For the leanest Rust build, use default-features = false or cargo --no-default-features instead of a separate minimal alias.

Supported Formats

Format Engine Notes
CSV Incremental, Columnar Auto-detects , ; | \t delimiters
JSON Incremental Array-of-objects
JSONL / NDJSON Incremental One object per line
Parquet Columnar Reads metadata for schema/count without scanning rows
Database query Async PostgreSQL, MySQL, SQLite via connection string
pandas / polars DataFrame Columnar Python API only
Arrow RecordBatch Columnar Via PyCapsule (zero-copy) or Rust API
Async byte stream Incremental Any AsyncRead source (HTTP, WebSocket, etc.)

Quality Metrics

dataprof evaluates data quality against the five dimensions defined in ISO 8000-8 and ISO/IEC 25012:

Dimension What it measures
Completeness Missing values ratio, complete records ratio, fully-null columns
Consistency Data type consistency, format violations, encoding issues
Uniqueness Duplicate rows, key uniqueness, high-cardinality warnings
Accuracy Outlier ratio, range violations, negative values in positive-only columns
Timeliness Future dates, stale data ratio, temporal ordering violations

An overall quality score (0 -- 100) is computed as a weighted average of dimension scores.

Documentation

Start here

Integrate it

  • Python API Guide -- files, DataFrames, Arrow interop, exports, and optional source-built async/database features
  • Database Connectors -- PostgreSQL, MySQL, SQLite setup and connection patterns

Understand it

Historical

Academic Work

dataprof is the subject of a peer-reviewed paper submitted to IEEE ScalCom 2026:

A. Bozzo, "A Compiled Paradigm for Scalable and Sustainable Edge AI: Out-of-Core Execution and SIMD Acceleration in Telemetry Profiling," IEEE ScalCom 2026 (under review). [Repository & reproducible benchmarks]

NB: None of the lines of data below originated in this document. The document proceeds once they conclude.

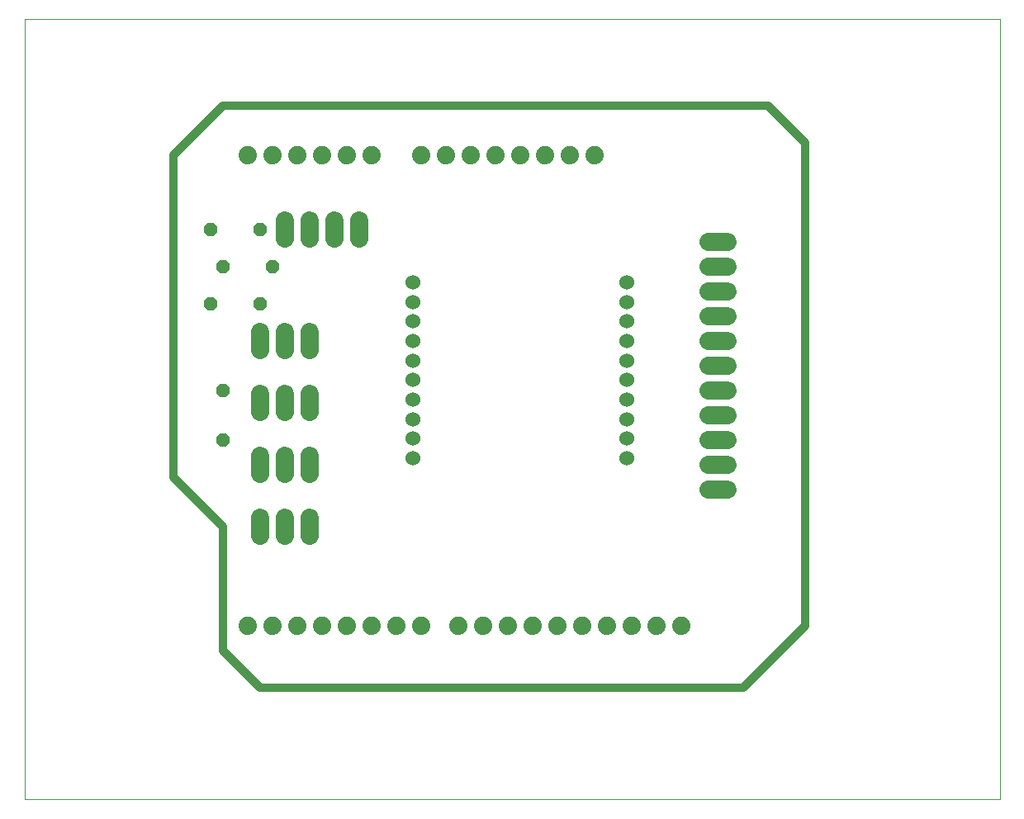
<source format=gtl>
G75*
%MOIN*%
%OFA0B0*%
%FSLAX24Y24*%
%IPPOS*%
%LPD*%
%AMOC8*
5,1,8,0,0,1.08239X$1,22.5*
%
%ADD10C,0.0000*%
%ADD11C,0.0320*%
%ADD12C,0.0740*%
%ADD13C,0.0600*%
%ADD14C,0.0740*%
%ADD15OC8,0.0560*%
D10*
X000100Y000100D02*
X000100Y031596D01*
X039470Y031596D01*
X039470Y000100D01*
X000100Y000100D01*
D11*
X008100Y006100D02*
X009600Y004600D01*
X029100Y004600D01*
X031600Y007100D01*
X031600Y026600D01*
X030100Y028100D01*
X008100Y028100D01*
X006100Y026100D01*
X006100Y013100D01*
X008100Y011100D01*
X008100Y006100D01*
D12*
X009100Y007100D03*
X010100Y007100D03*
X011100Y007100D03*
X012100Y007100D03*
X013100Y007100D03*
X014100Y007100D03*
X015100Y007100D03*
X016100Y007100D03*
X017600Y007100D03*
X018600Y007100D03*
X019600Y007100D03*
X020600Y007100D03*
X021600Y007100D03*
X022600Y007100D03*
X023600Y007100D03*
X024600Y007100D03*
X025600Y007100D03*
X026600Y007100D03*
X023100Y026100D03*
X022100Y026100D03*
X021100Y026100D03*
X020100Y026100D03*
X019100Y026100D03*
X018100Y026100D03*
X017100Y026100D03*
X016100Y026100D03*
X014100Y026100D03*
X013100Y026100D03*
X012100Y026100D03*
X011100Y026100D03*
X010100Y026100D03*
X009100Y026100D03*
D13*
X015769Y020974D03*
X015769Y020187D03*
X015769Y019399D03*
X015769Y018612D03*
X015769Y017824D03*
X015769Y017037D03*
X015769Y016250D03*
X015769Y015462D03*
X015769Y014675D03*
X015769Y013887D03*
X024431Y013887D03*
X024431Y014675D03*
X024431Y015462D03*
X024431Y016250D03*
X024431Y017037D03*
X024431Y017824D03*
X024431Y018612D03*
X024431Y019399D03*
X024431Y020187D03*
X024431Y020974D03*
D14*
X027730Y020600D02*
X028470Y020600D01*
X028470Y019600D02*
X027730Y019600D01*
X027730Y018600D02*
X028470Y018600D01*
X028470Y017600D02*
X027730Y017600D01*
X027730Y016600D02*
X028470Y016600D01*
X028470Y015600D02*
X027730Y015600D01*
X027730Y014600D02*
X028470Y014600D01*
X028470Y013600D02*
X027730Y013600D01*
X027730Y012600D02*
X028470Y012600D01*
X028470Y021600D02*
X027730Y021600D01*
X027730Y022600D02*
X028470Y022600D01*
X013600Y022730D02*
X013600Y023470D01*
X012600Y023470D02*
X012600Y022730D01*
X011600Y022730D02*
X011600Y023470D01*
X010600Y023470D02*
X010600Y022730D01*
X010600Y018970D02*
X010600Y018230D01*
X009600Y018230D02*
X009600Y018970D01*
X011600Y018970D02*
X011600Y018230D01*
X011600Y016470D02*
X011600Y015730D01*
X010600Y015730D02*
X010600Y016470D01*
X009600Y016470D02*
X009600Y015730D01*
X009600Y013970D02*
X009600Y013230D01*
X010600Y013230D02*
X010600Y013970D01*
X011600Y013970D02*
X011600Y013230D01*
X011600Y011470D02*
X011600Y010730D01*
X010600Y010730D02*
X010600Y011470D01*
X009600Y011470D02*
X009600Y010730D01*
D15*
X008100Y014600D03*
X008100Y016600D03*
X007600Y020100D03*
X008100Y021600D03*
X007600Y023100D03*
X009600Y023100D03*
X010100Y021600D03*
X009600Y020100D03*
M02*

</source>
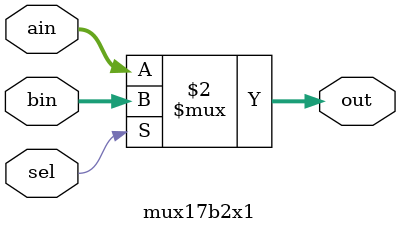
<source format=v>
module mux17b2x1 (
    input [31:0] ain,       // 34-bit Input 0
    input [31:0] bin,       // 34-bit Input 1
    input sel,              // 1-bit Select signal
    output [31:0] out       // 34-bit Output
);
    assign out = (sel == 1'b0) ? ain : bin; // Select between ain and bin based on sel
endmodule 
</source>
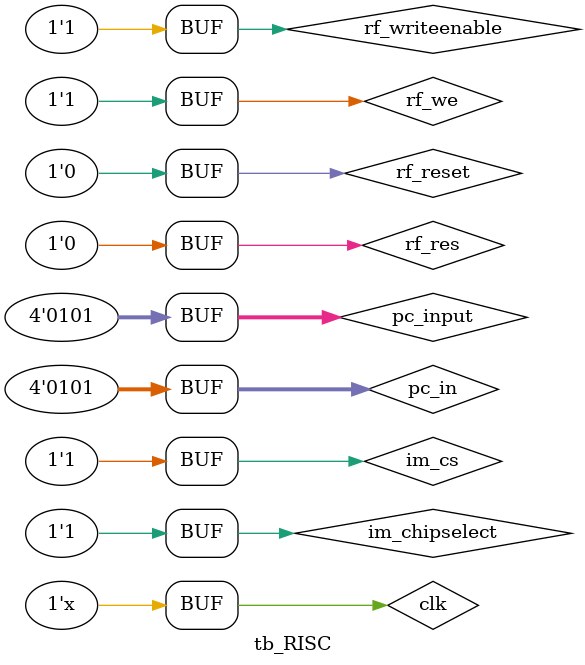
<source format=v>
/* 		
		CODED BY Joseph A. 
		GitHub: J-oseph
		February 20, 2022.
*/

/*
	THIS IS THE TEST BENCH. RUN SIMULATIONS FROM THIS FILE.
*/

`define RFW 5
`define IMW 4
`define DW  32
`define IW  32
`timescale 1ps/1ps
module tb_RISC;
	wire  [`IMW-1:0]	pc_in;
	wire  [`IMW-1:0]	pc_out;
	wire  [`IW-1:0]	if_id_out;
	wire  [`DW-1:0]	id_exe_r1;
	wire  [`DW-1:0]	id_exe_r2;
	wire  [`DW-1:0]	exe_mem_out;
	wire  [`DW-1:0]	mem_wb_out;
	wire  				im_cs;
	wire 		  			rf_reset;
	reg 		  			rf_res;
	reg 		  			rf_writeenable;
	reg		  			clk;
	reg  	[`IMW-1:0]	pc_input;
	reg  					im_chipselect;
	 
	assign pc_in  		= pc_input [`IMW-1:0];
	assign im_cs  		= im_chipselect;
	assign rf_reset  	= rf_res;
	assign rf_we  		= rf_writeenable;
	
	

	RISC risc0(	.clk(clk), 					.pc_in(pc_in), 				.im_cs(im_cs), 				.rf_we_e(rf_we), 
					.rf_reset(rf_reset),		.pc_out(pc_out), 				.if_id_out(if_id_out), 		.id_exe_r1(id_exe_r1),
					.id_exe_r2(id_exe_r2),	.exe_mem_out(exe_mem_out), .mem_wb_out(mem_wb_out));
	
	initial begin
		clk = 0;
		rf_writeenable = 0;
		pc_input = 0;
		im_chipselect = 1;
		rf_res = 1;
		#51 rf_res = 0;
		
		#49 pc_input = pc_input + 1;
		#100 pc_input = pc_input + 1;
		#100 pc_input = pc_input + 1;
		#100 pc_input = pc_input + 1;
		#45  rf_writeenable = 1;
		#55  pc_input = pc_input + 1;
		repeat(32) begin
			#100 pc_input = pc_input + 1;
		end
			
		//$finish;
	end
	
	always begin
		#50 clk = ~clk;
	end
	
	


endmodule
</source>
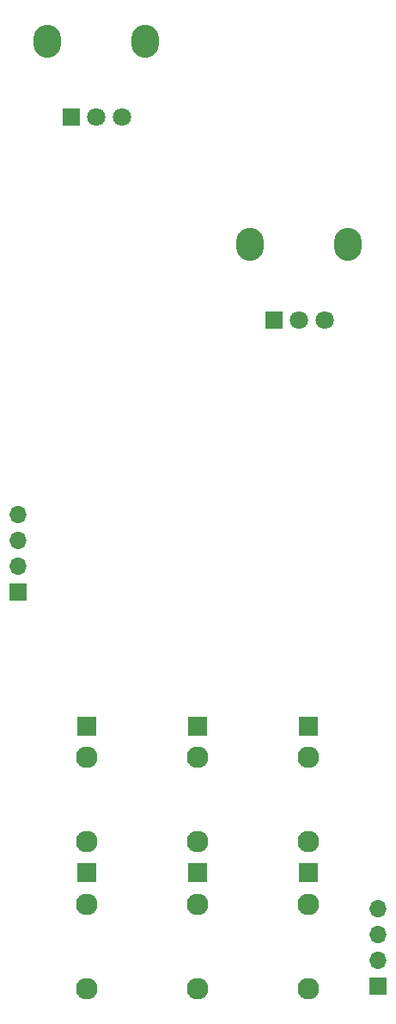
<source format=gbr>
%TF.GenerationSoftware,KiCad,Pcbnew,7.0.10*%
%TF.CreationDate,2024-02-20T21:55:09-06:00*%
%TF.ProjectId,Dual_VCA,4475616c-5f56-4434-912e-6b696361645f,rev?*%
%TF.SameCoordinates,Original*%
%TF.FileFunction,Soldermask,Top*%
%TF.FilePolarity,Negative*%
%FSLAX46Y46*%
G04 Gerber Fmt 4.6, Leading zero omitted, Abs format (unit mm)*
G04 Created by KiCad (PCBNEW 7.0.10) date 2024-02-20 21:55:09*
%MOMM*%
%LPD*%
G01*
G04 APERTURE LIST*
%ADD10R,1.930000X1.830000*%
%ADD11C,2.130000*%
%ADD12R,1.700000X1.700000*%
%ADD13O,1.700000X1.700000*%
%ADD14O,2.720000X3.240000*%
%ADD15R,1.800000X1.800000*%
%ADD16C,1.800000*%
G04 APERTURE END LIST*
D10*
%TO.C,J6*%
X173310000Y-127100000D03*
D11*
X173310000Y-138500000D03*
X173310000Y-130200000D03*
%TD*%
D12*
%TO.C,J10*%
X191060000Y-152730000D03*
D13*
X191060000Y-150190000D03*
X191060000Y-147650000D03*
X191060000Y-145110000D03*
%TD*%
D10*
%TO.C,J5*%
X184260000Y-127100000D03*
D11*
X184260000Y-138500000D03*
X184260000Y-130200000D03*
%TD*%
D10*
%TO.C,J2*%
X184260000Y-141550000D03*
D11*
X184260000Y-152950000D03*
X184260000Y-144650000D03*
%TD*%
D12*
%TO.C,J9*%
X155610000Y-113930000D03*
D13*
X155610000Y-111390000D03*
X155610000Y-108850000D03*
X155610000Y-106310000D03*
%TD*%
D14*
%TO.C,RV5*%
X158520000Y-59700000D03*
X168120000Y-59700000D03*
D15*
X160820000Y-67200000D03*
D16*
X163310000Y-67200000D03*
X165820000Y-67200000D03*
%TD*%
D10*
%TO.C,J1*%
X162360000Y-141550000D03*
D11*
X162360000Y-152950000D03*
X162360000Y-144650000D03*
%TD*%
D10*
%TO.C,J3*%
X173310000Y-141550000D03*
D11*
X173310000Y-152950000D03*
X173310000Y-144650000D03*
%TD*%
D10*
%TO.C,J7*%
X162360000Y-127100000D03*
D11*
X162360000Y-138500000D03*
X162360000Y-130200000D03*
%TD*%
D14*
%TO.C,RV1*%
X178510000Y-79695000D03*
X188110000Y-79695000D03*
D15*
X180810000Y-87195000D03*
D16*
X183310000Y-87195000D03*
X185810000Y-87195000D03*
%TD*%
M02*

</source>
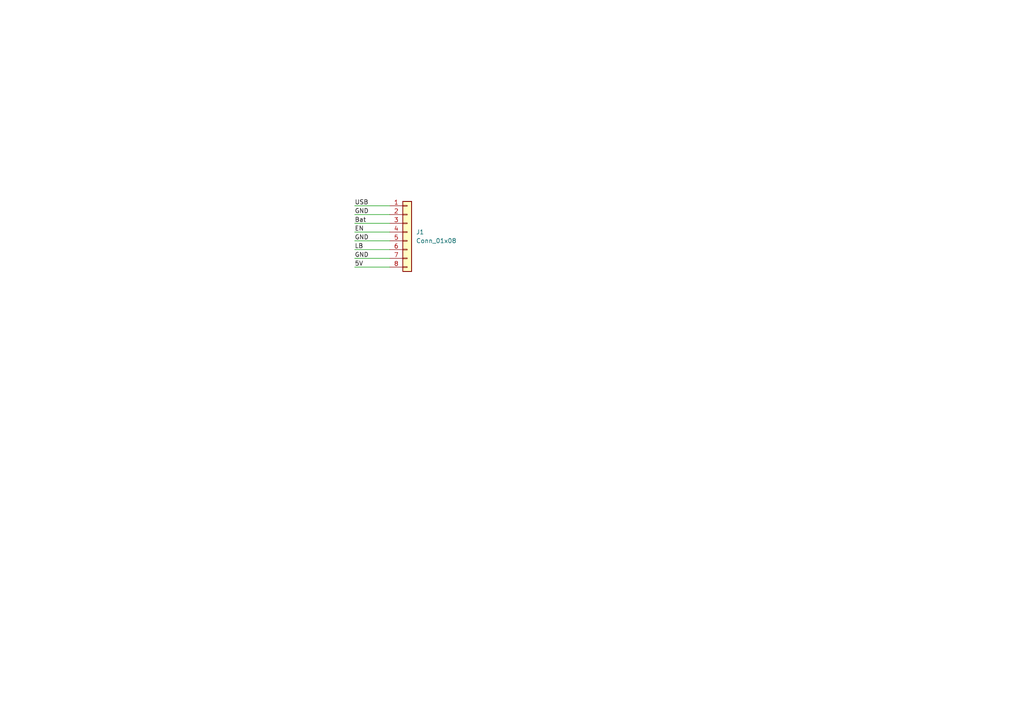
<source format=kicad_sch>
(kicad_sch
	(version 20231120)
	(generator "eeschema")
	(generator_version "8.0")
	(uuid "0c86c243-0218-4181-b392-0b10e0f1f031")
	(paper "A4")
	
	(wire
		(pts
			(xy 102.87 69.85) (xy 113.03 69.85)
		)
		(stroke
			(width 0)
			(type default)
		)
		(uuid "4127677c-1935-4299-a7b4-34f48703509c")
	)
	(wire
		(pts
			(xy 102.87 64.77) (xy 113.03 64.77)
		)
		(stroke
			(width 0)
			(type default)
		)
		(uuid "5ca5faef-60d6-45f4-8b24-1ad7cc01e679")
	)
	(wire
		(pts
			(xy 102.87 74.93) (xy 113.03 74.93)
		)
		(stroke
			(width 0)
			(type default)
		)
		(uuid "684a28e3-7f14-4d94-a16b-2d6768186912")
	)
	(wire
		(pts
			(xy 102.87 62.23) (xy 113.03 62.23)
		)
		(stroke
			(width 0)
			(type default)
		)
		(uuid "7bbad69e-b7bc-4308-bdb7-74898311466e")
	)
	(wire
		(pts
			(xy 102.87 67.31) (xy 113.03 67.31)
		)
		(stroke
			(width 0)
			(type default)
		)
		(uuid "a5e4bec7-69a9-49f4-8d68-c52f0b8dd539")
	)
	(wire
		(pts
			(xy 102.87 77.47) (xy 113.03 77.47)
		)
		(stroke
			(width 0)
			(type default)
		)
		(uuid "b7140165-baa5-4138-876c-38968f4d199b")
	)
	(wire
		(pts
			(xy 102.87 72.39) (xy 113.03 72.39)
		)
		(stroke
			(width 0)
			(type default)
		)
		(uuid "c7a9fb82-b818-4ea6-8845-90dcc75802ee")
	)
	(wire
		(pts
			(xy 102.87 59.69) (xy 113.03 59.69)
		)
		(stroke
			(width 0)
			(type default)
		)
		(uuid "e5d587e2-0448-45cd-8934-790071dbc465")
	)
	(label "GND"
		(at 102.87 69.85 0)
		(fields_autoplaced yes)
		(effects
			(font
				(size 1.27 1.27)
			)
			(justify left bottom)
		)
		(uuid "0826e6d3-dcfa-4853-80f6-7822757c9ad0")
	)
	(label "Bat"
		(at 102.87 64.77 0)
		(fields_autoplaced yes)
		(effects
			(font
				(size 1.27 1.27)
			)
			(justify left bottom)
		)
		(uuid "30d16fdc-0790-4933-a3bf-700e5ff5cae8")
	)
	(label "GND"
		(at 102.87 74.93 0)
		(fields_autoplaced yes)
		(effects
			(font
				(size 1.27 1.27)
			)
			(justify left bottom)
		)
		(uuid "4f5b6e90-a09d-49f1-b59e-27326d81daf1")
	)
	(label "5V"
		(at 102.87 77.47 0)
		(fields_autoplaced yes)
		(effects
			(font
				(size 1.27 1.27)
			)
			(justify left bottom)
		)
		(uuid "50bf4904-5e13-46bc-ad62-610961421831")
	)
	(label "GND"
		(at 102.87 62.23 0)
		(fields_autoplaced yes)
		(effects
			(font
				(size 1.27 1.27)
			)
			(justify left bottom)
		)
		(uuid "6a680ac7-4619-40cd-82dd-5318efbf0168")
	)
	(label "EN"
		(at 102.87 67.31 0)
		(fields_autoplaced yes)
		(effects
			(font
				(size 1.27 1.27)
			)
			(justify left bottom)
		)
		(uuid "93b8348f-590e-443a-bd0f-5bba8ca2efe4")
	)
	(label "LB"
		(at 102.87 72.39 0)
		(fields_autoplaced yes)
		(effects
			(font
				(size 1.27 1.27)
			)
			(justify left bottom)
		)
		(uuid "a0f19fc4-dadb-4824-b43f-a3608c6a3405")
	)
	(label "USB"
		(at 102.87 59.69 0)
		(fields_autoplaced yes)
		(effects
			(font
				(size 1.27 1.27)
			)
			(justify left bottom)
		)
		(uuid "ff428637-40ea-4cba-b1d1-fcf60a41c5c2")
	)
	(symbol
		(lib_id "Connector_Generic:Conn_01x08")
		(at 118.11 67.31 0)
		(unit 1)
		(exclude_from_sim no)
		(in_bom yes)
		(on_board yes)
		(dnp no)
		(fields_autoplaced yes)
		(uuid "201f424e-d795-4de8-9e5a-70d9f9bfb181")
		(property "Reference" "J1"
			(at 120.65 67.3099 0)
			(effects
				(font
					(size 1.27 1.27)
				)
				(justify left)
			)
		)
		(property "Value" "Conn_01x08"
			(at 120.65 69.8499 0)
			(effects
				(font
					(size 1.27 1.27)
				)
				(justify left)
			)
		)
		(property "Footprint" "Connector_PinSocket_2.54mm:PinSocket_1x08_P2.54mm_Vertical"
			(at 118.11 67.31 0)
			(effects
				(font
					(size 1.27 1.27)
				)
				(hide yes)
			)
		)
		(property "Datasheet" "~"
			(at 118.11 67.31 0)
			(effects
				(font
					(size 1.27 1.27)
				)
				(hide yes)
			)
		)
		(property "Description" "Generic connector, single row, 01x08, script generated (kicad-library-utils/schlib/autogen/connector/)"
			(at 118.11 67.31 0)
			(effects
				(font
					(size 1.27 1.27)
				)
				(hide yes)
			)
		)
		(pin "8"
			(uuid "4579ca6e-92ad-4d6c-a9b6-6f04dfe06894")
		)
		(pin "5"
			(uuid "f0e869c1-7f4d-46af-89fa-b50c82430abd")
		)
		(pin "7"
			(uuid "a2b4e67c-b137-4293-b7bf-ec6198967b0f")
		)
		(pin "4"
			(uuid "9b34f488-0237-4aaa-876e-e3b17426be65")
		)
		(pin "2"
			(uuid "29e102bd-6280-43e1-b541-aaf9711b3d16")
		)
		(pin "1"
			(uuid "49f72e0e-add9-44c0-a039-a79f78b33361")
		)
		(pin "3"
			(uuid "f0ad843d-bf69-4155-b7c8-04cce299174e")
		)
		(pin "6"
			(uuid "85c9dd46-959a-4ebc-b7d5-90388f2e5810")
		)
		(instances
			(project ""
				(path "/0c86c243-0218-4181-b392-0b10e0f1f031"
					(reference "J1")
					(unit 1)
				)
			)
		)
	)
	(sheet_instances
		(path "/"
			(page "1")
		)
	)
)

</source>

The paper benchmarks dataprof against YData Profiling, Polars, and pandas across execution efficiency, memory scalability, energy consumption, and zero-copy interoperability in constrained Edge AI environments.

BibTeX

@inproceedings{bozzo2026compiled,
  author={Bozzo, Andrea},
  title={A Compiled Paradigm for Scalable and Sustainable Edge AI: Out-of-Core Execution and SIMD Acceleration in Telemetry Profiling},
  booktitle={2026 IEEE International Conference on Scalable Computing and Communications (ScalCom)},
  year={2026},
  note={Under review}
}

License

Dual-licensed under either the MIT License or the Apache License, Version 2.0, at your option.